Patient colonization, or infection with MDR P. aeruginosa in intensive care units is a common phenomenon [12]. It is important to minimize the likelihood of transmission to or between ICU patients. Intensive care units are high-risk areas for nosocomial infections. Hence, ICUs require particular infection prevention measures (different from standard care wards) in order to take into account the elevated risk of infection and transmission associated with ICU-specific working procedures (e.g. ventilator support, central-line catheters). Within the scope of an outbreak investigation due to MDR PAE in an ICU, we found evidence of a transmission route associated with working procedures at sink, in particular the use of the sinks for grooming the patients. After reducing the procedures associated with sinks in patient rooms by using single use octenidine wash cloths [7] and the instruction to empty ultra-filtrate bags of the hemofiltration in a sink outside the patient room. After the implementation the outbreak strain was detected less frequently. The increase of incidence density for all MDR PAE must be seen as a result of a post outbreak increase of microbiological screening activities. This is underlined by the significant decline in the detection rate per clinical specimen and the significantly more frequent microbiological examinations after the intervention.

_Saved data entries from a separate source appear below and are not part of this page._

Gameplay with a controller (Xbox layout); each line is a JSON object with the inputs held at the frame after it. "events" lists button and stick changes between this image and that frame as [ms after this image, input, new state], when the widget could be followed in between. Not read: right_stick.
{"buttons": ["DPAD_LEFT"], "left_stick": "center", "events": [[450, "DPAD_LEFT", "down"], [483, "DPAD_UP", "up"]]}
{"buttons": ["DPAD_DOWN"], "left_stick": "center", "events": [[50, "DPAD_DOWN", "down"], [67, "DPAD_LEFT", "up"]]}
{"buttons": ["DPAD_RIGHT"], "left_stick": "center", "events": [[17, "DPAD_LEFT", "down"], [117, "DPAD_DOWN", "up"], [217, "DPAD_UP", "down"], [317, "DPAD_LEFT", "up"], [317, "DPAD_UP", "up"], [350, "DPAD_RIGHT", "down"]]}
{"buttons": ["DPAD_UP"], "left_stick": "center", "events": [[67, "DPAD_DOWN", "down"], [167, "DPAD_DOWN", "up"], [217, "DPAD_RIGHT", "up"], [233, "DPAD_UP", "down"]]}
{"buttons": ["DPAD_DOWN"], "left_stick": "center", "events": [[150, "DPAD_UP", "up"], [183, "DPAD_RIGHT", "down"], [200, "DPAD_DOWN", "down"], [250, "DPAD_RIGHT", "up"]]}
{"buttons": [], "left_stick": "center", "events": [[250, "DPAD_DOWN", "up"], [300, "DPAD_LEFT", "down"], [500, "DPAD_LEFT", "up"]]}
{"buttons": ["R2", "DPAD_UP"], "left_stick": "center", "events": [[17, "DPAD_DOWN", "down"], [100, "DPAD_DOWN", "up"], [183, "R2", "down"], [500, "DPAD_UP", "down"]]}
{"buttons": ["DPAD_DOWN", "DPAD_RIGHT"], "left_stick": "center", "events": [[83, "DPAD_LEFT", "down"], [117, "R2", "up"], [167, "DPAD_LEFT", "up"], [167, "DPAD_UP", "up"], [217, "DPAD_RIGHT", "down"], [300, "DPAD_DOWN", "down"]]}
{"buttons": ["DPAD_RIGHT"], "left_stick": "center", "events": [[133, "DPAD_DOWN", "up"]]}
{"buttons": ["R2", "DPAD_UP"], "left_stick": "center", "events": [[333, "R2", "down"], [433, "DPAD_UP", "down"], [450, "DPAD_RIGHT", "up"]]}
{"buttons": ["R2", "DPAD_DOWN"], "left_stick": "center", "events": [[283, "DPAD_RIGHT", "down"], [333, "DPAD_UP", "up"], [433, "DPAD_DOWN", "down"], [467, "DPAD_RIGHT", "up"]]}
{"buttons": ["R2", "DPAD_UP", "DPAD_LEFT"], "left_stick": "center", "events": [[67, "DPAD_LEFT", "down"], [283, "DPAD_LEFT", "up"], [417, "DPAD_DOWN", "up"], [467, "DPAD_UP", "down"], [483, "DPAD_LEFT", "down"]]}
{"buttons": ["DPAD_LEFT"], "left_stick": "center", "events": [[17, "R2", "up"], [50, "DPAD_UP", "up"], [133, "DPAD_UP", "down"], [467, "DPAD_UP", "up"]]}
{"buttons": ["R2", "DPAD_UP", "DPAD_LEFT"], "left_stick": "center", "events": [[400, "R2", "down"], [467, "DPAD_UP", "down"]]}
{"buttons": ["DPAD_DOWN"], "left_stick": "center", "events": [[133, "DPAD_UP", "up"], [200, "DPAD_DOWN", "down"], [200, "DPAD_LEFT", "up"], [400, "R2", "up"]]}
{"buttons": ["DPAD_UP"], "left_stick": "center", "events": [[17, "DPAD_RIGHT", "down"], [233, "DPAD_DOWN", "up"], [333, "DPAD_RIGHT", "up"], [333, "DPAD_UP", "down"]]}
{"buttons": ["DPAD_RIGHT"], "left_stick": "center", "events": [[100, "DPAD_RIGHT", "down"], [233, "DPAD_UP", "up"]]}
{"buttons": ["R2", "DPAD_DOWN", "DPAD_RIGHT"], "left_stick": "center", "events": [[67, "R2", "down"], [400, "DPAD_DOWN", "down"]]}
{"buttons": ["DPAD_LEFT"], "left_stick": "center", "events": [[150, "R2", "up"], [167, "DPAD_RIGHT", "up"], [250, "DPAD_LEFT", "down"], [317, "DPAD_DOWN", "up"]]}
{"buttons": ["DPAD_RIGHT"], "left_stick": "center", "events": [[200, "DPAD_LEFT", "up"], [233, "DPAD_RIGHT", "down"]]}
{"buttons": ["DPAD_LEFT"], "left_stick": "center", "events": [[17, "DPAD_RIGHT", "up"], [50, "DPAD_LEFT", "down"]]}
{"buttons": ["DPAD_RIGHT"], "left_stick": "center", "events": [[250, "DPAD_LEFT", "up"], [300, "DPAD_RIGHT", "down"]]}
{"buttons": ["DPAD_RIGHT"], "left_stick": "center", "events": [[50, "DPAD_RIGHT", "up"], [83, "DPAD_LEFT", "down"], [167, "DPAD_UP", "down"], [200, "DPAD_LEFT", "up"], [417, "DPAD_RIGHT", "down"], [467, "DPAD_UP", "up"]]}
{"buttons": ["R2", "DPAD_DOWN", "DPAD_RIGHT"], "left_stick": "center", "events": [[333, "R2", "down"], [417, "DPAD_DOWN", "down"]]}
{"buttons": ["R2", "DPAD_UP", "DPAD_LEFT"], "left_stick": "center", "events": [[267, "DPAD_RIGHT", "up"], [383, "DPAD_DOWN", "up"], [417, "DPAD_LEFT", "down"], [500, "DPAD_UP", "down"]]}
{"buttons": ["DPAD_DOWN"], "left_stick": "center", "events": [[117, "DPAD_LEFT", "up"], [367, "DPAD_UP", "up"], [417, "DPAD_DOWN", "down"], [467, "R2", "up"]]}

Contaminated sinks or faucets have been described as sources for P. aeruginosa outbreaks in the past [1, 2, 4, 11, 19, 20]. In many outbreaks, contaminated washbasins served as continuous sources. From there, P. aeruginosa is often spread further from person to person through direct contact. Our data supports this finding. Two thirds of our cases had a stay within a room with a colonized sink. Furthermore, one third of the patients had renal replacement therapy, such as dialysis or hemofiltration. In line with national recommendations, the suggested procedure in our hospital is to dispose ultra-filtrate bags via waste rooms. While investigating on site, we found that the ultra-filtrate bags from the dialysis or hemofiltration machines where used multiple times and emptied in the nearest sink (Fig. 3). The ultra-filtrate bags had a filling volume of 10 l and were changed five times per 24 h on average. The strong statistical association of renal replacement therapy with the outbreak strain could therefore reveal an as yet not described transmission route. However, two-thirds of the case patients did not receive renal replacement therapy. Therefore, other transmission routes, such as direct person-to-person contact, were most likely also involved. The improvement of hand hygiene through focused training was a key element of our outbreak control. Also splash of water from the sink into hands of staff and contamination of medical must be taken into account. As an outbreak control measure, we changed all contaminated traps and recommended to switch to single-use ultra-filtrate bags to limit the procedures associated with sinks located in patient rooms. However, within the subsequent 20 months after the reduction of working processes associated with sinks in patient rooms, the clinical detection of the outbreak isolate as well as the incidence density of MDR P. aeruginosa declined significantly. A study by Hopmann et al. in the Netherlands showed a reduction of the MDRO rate in an ICU after removing sinks from patient rooms [9].

Fig. 3
figure 3

Example of ultra-filtrate bag and contact with sink in patient room

In the univariate analysis, prolonged stay in a shared room was associated with the colonization by the outbreak strain. This did not turn out to be an independent factor in the multivariable analysis. However, currently there is an ongoing discussion whether single rooms in ICUs have the potential to reduce nosocomial infections [16]. As only few of the patients analyzed were infected with P. aeruginosa, our contribution to this discussion is limited.

Conclusion

Sinks in patient rooms in ICUs can be potential drivers of MDR P. aeruginosa outbreaks. We were able to show that reducing work processes involving sinks in patient rooms result in reduced MDR P. aeruginosa rates. ICUs with high rates of P. aeruginosa should consider eliminating work processes involving sinks in proximity to patients.